Another prominent travel booking platform, Kayak, also gives travelers the option to exclude any of the Max aircraft. According to Scripps News, Kayak has said since the Jan. 6 incident, the company has seen an increase of 15 times the amount of people searching to exclude a Max 9 in their travel plans.

Amelia Walsh
Amelia Walsh is a private pilot who enjoys flying her family’s Columbia 350. She is based in Colorado and loves all things outdoors including skiing, hiking, and camping.

14 COMMENTS

  1. Just like in a mafia movie, if you don’t pay the mob insurance your business may catch fire. Boeing needs to pay the right mobster insurance or the media will just keep attacking.

  2. I don’t mean to mess up any good controversy, guys. But, does any of this have to do with DEI?

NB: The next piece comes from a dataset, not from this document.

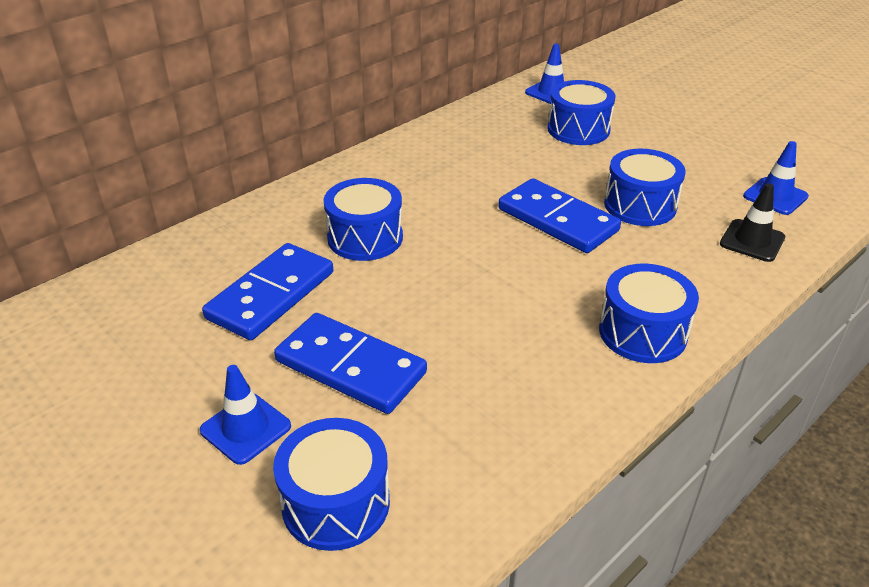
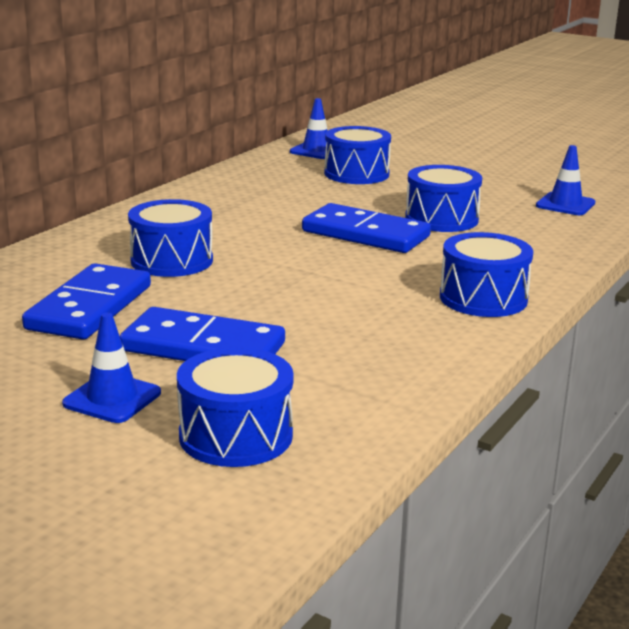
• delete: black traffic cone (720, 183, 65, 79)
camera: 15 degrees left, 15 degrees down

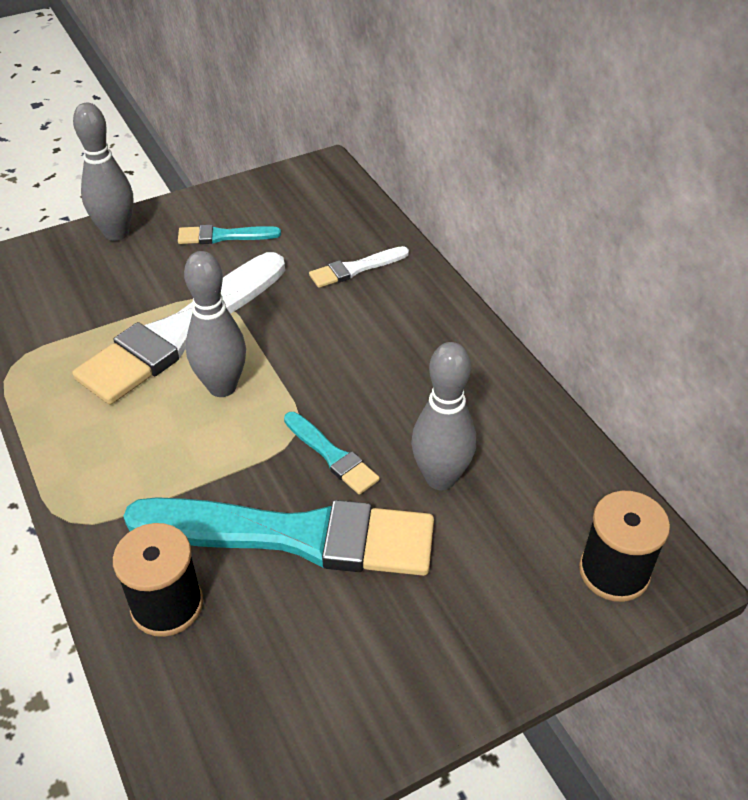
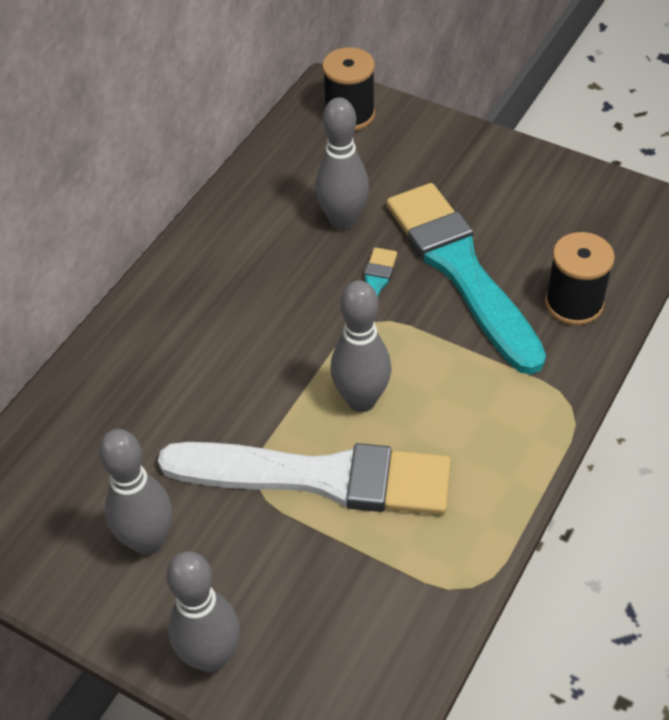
• replace: turquoise brush (178, 225, 103, 19) to grey bowling pin (99, 429, 73, 126)
• delete: white brush (309, 246, 100, 42)
camera: 120 degrees left, 5 degrees up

    • Perhaps should blame the transexuals with rivet guns; and not the Wall Street greed which drove Boeing’s board room to eliminated the company’s total quality program as a cost cutting maneuver.

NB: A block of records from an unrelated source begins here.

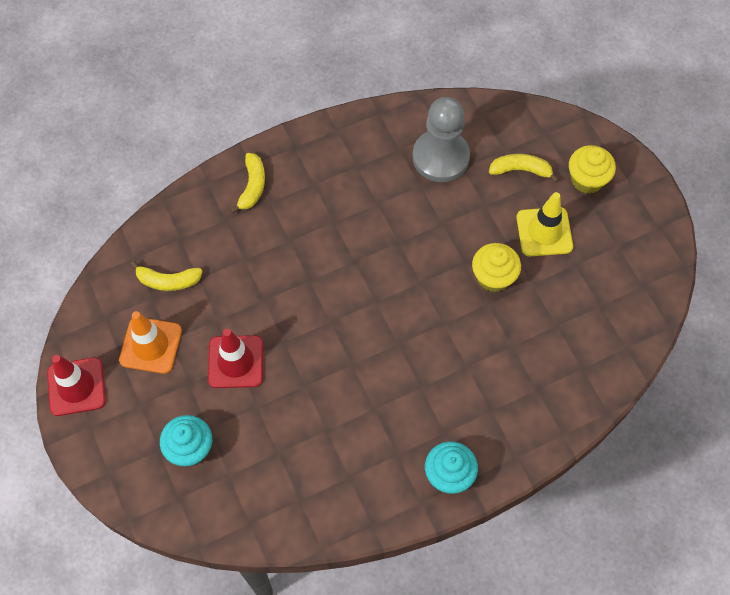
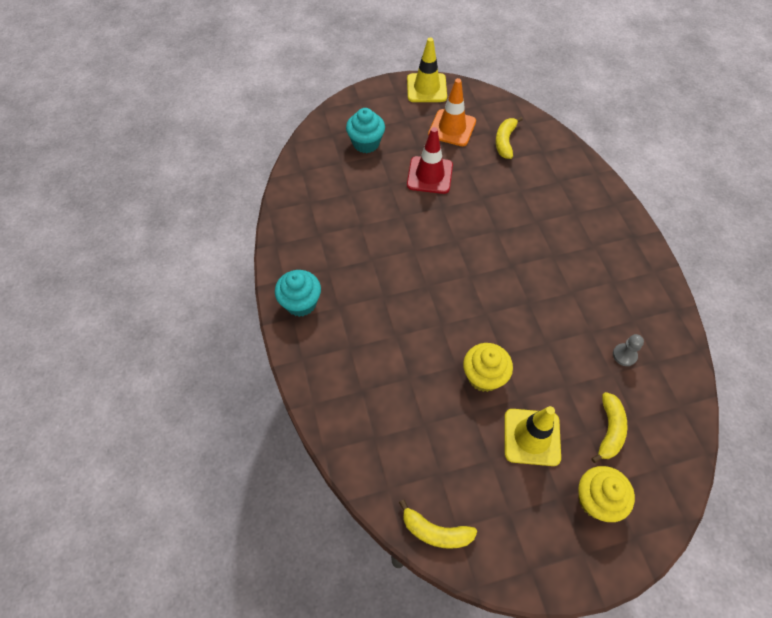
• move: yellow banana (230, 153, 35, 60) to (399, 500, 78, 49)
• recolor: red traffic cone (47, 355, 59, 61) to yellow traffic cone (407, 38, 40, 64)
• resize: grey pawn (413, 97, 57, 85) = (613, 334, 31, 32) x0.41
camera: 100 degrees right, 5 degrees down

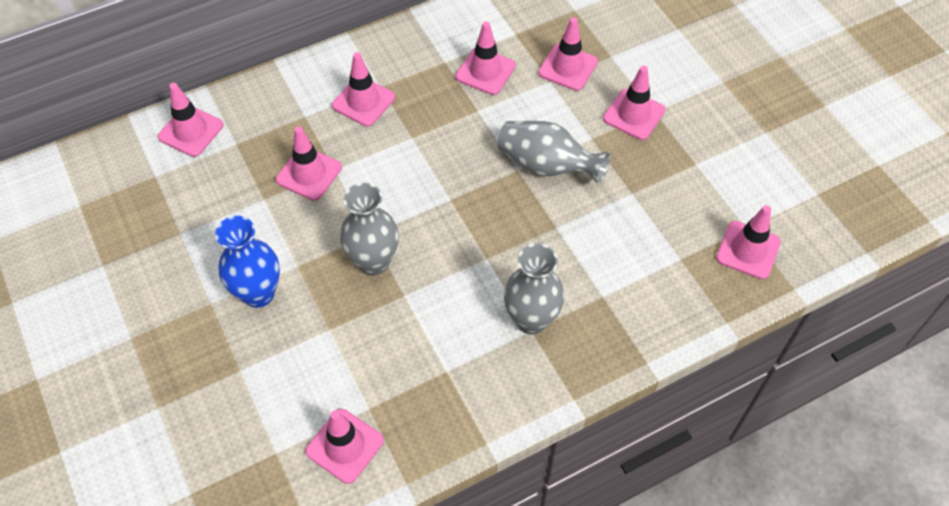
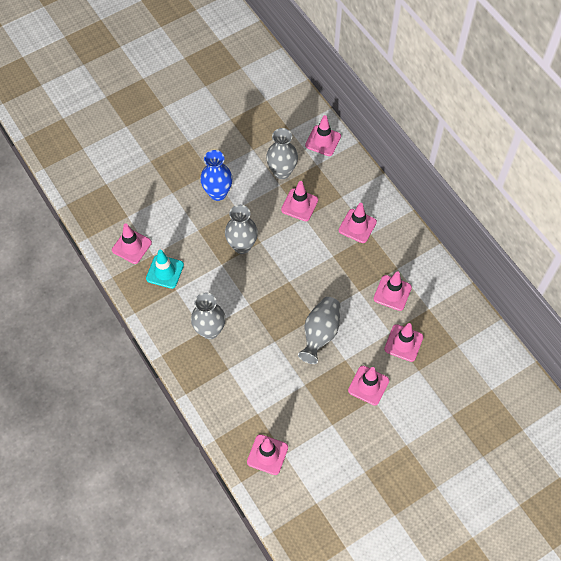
• insert: turquoise traffic cone (146, 250, 38, 39)
• insert: grey vase (266, 128, 32, 51)
camera: 85 degrees right, 5 degrees up

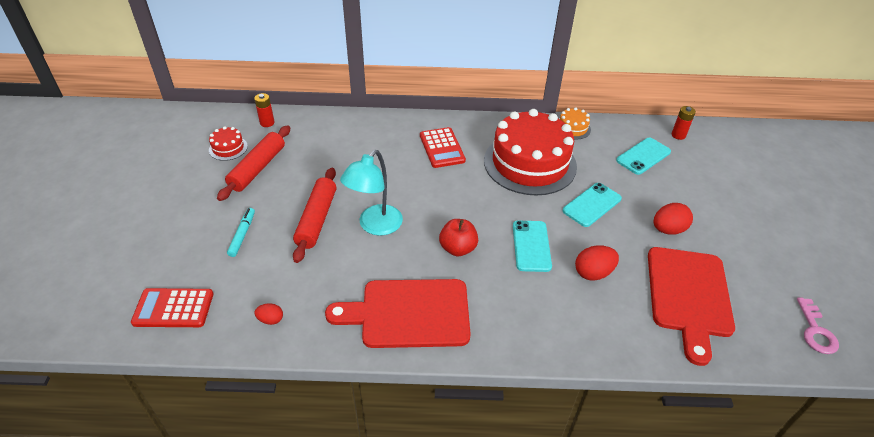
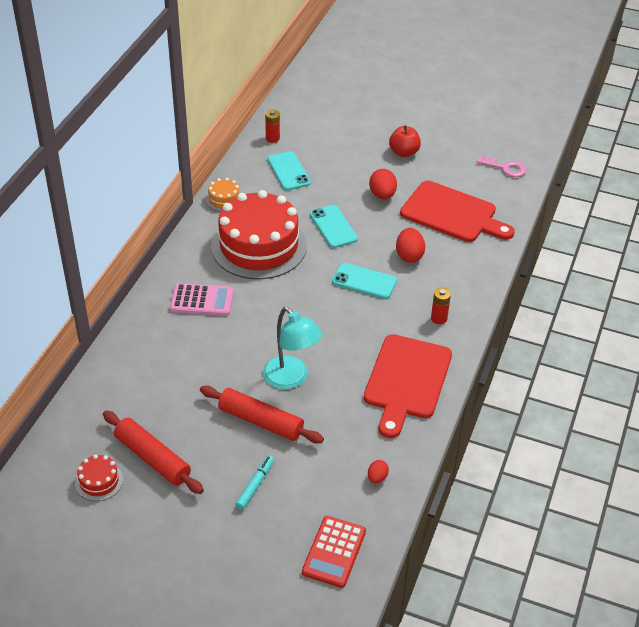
• recolor: red calculator (420, 127, 46, 41) to pink calculator (170, 283, 64, 33)
• rotate: turquoise marker (227, 208, 28, 49) = (235, 455, 39, 55) 90 degrees clockwise
• move: red apple (439, 219, 39, 37) to (389, 125, 32, 32)
• move: red battery (254, 93, 21, 34) to (431, 288, 20, 36)
camera: 70 degrees left, 0 degrees up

      Watch the Frontline documentary “Boeing’s Fatal Flaw” and see the seed’s of a sad foundation of what has happened to Boeing.

      • As a retired A&P I watched the Frontline documentary you mentioned and the decision to specifically not add training on MCAS by Forkner and then ok’d by Bahrami plus the concerns of the simulator test pilot and engineers says that Boeing and the FAA were quite complicit in the deaths of all those people. Finally, that Boeing decided not to highlight MCAS to the FAA as something new just to rush certification means that many at that company lied by omission.

  3. Will be curious to see if this opt-out causes major problems with passenger bookings on the 737 MAX. First thing Boeing needs to do is fire all the senior executives, bring in a team that aren’t bean counters and lawyers, and get back to building quality aircraft. If they don’t rid themselves of these executives then this situation will get worse.

  4. I know statements have appeared in the media with Boeing executives saying all the right things about Moving Forward etc, but I get the feeling most if not all of them are in a “WTH happened…?” mode. Until that really changes they’re going nowhere fast.

  5. These third party brokers are preying on the irrational fears and ignorance of the public who are not so savvy when it comes to commercial air travel. Firstly, all major airlines already list the make/model of aircraft for a particular flight at time of booking. The ability to “seek” out your airframe of choice – should that matter to you – is not a new technological online concept. And without actually historically collecting my own data and crunching the numbers, I would easily estimate that between 25% – 30% of the flights I take per year have a change to the make/model by the airline sometime prior to departure, making the “seek” somewhat irrelevant. Bottom line, commercial aviation is safe and although Boeing should be and needs to be held accountable, the public should make extra effort to be better informed and be extra guarded to avoid media brainwashing fears.

  6. Part of the bigger issue is that Boeing kept asking more and more of a 50 year old design, due in part to Southwest who wants to continue an all 737 fleet. Boeing had a great single aisle airliner in the 757, but let it go by the wayside in the name of trying to make a “one size fits all” 73 series. I also suspect, but can’t prove, that if all manufacturing was returned to Kansas or moved to South Carolina, build quality would take a huge jump.

  7. Boeing moved their headquarters to Washington D.C. because the real money is not in airline transportation. Boeing would probably just assume not build aircraft that are lawsuits waiting to happen. Nobody ever sues the manufacture of high tech weapons…

    For those of you who are young and unaware research “Military-Industrial Complex Speech, Dwight D. Eisenhower, 1961”. If Boeing never builds another 737 it will be just fine. The United States defense contractors are supplying the world with very expensive weapons for all it’s war zones. You don’t get sued for blowing up everybody but, you do get sued for doors falling off.

  8. Can’t wait for the first “substitution of equipment” for a maintenance item. The nervous nellies will panic. Lol.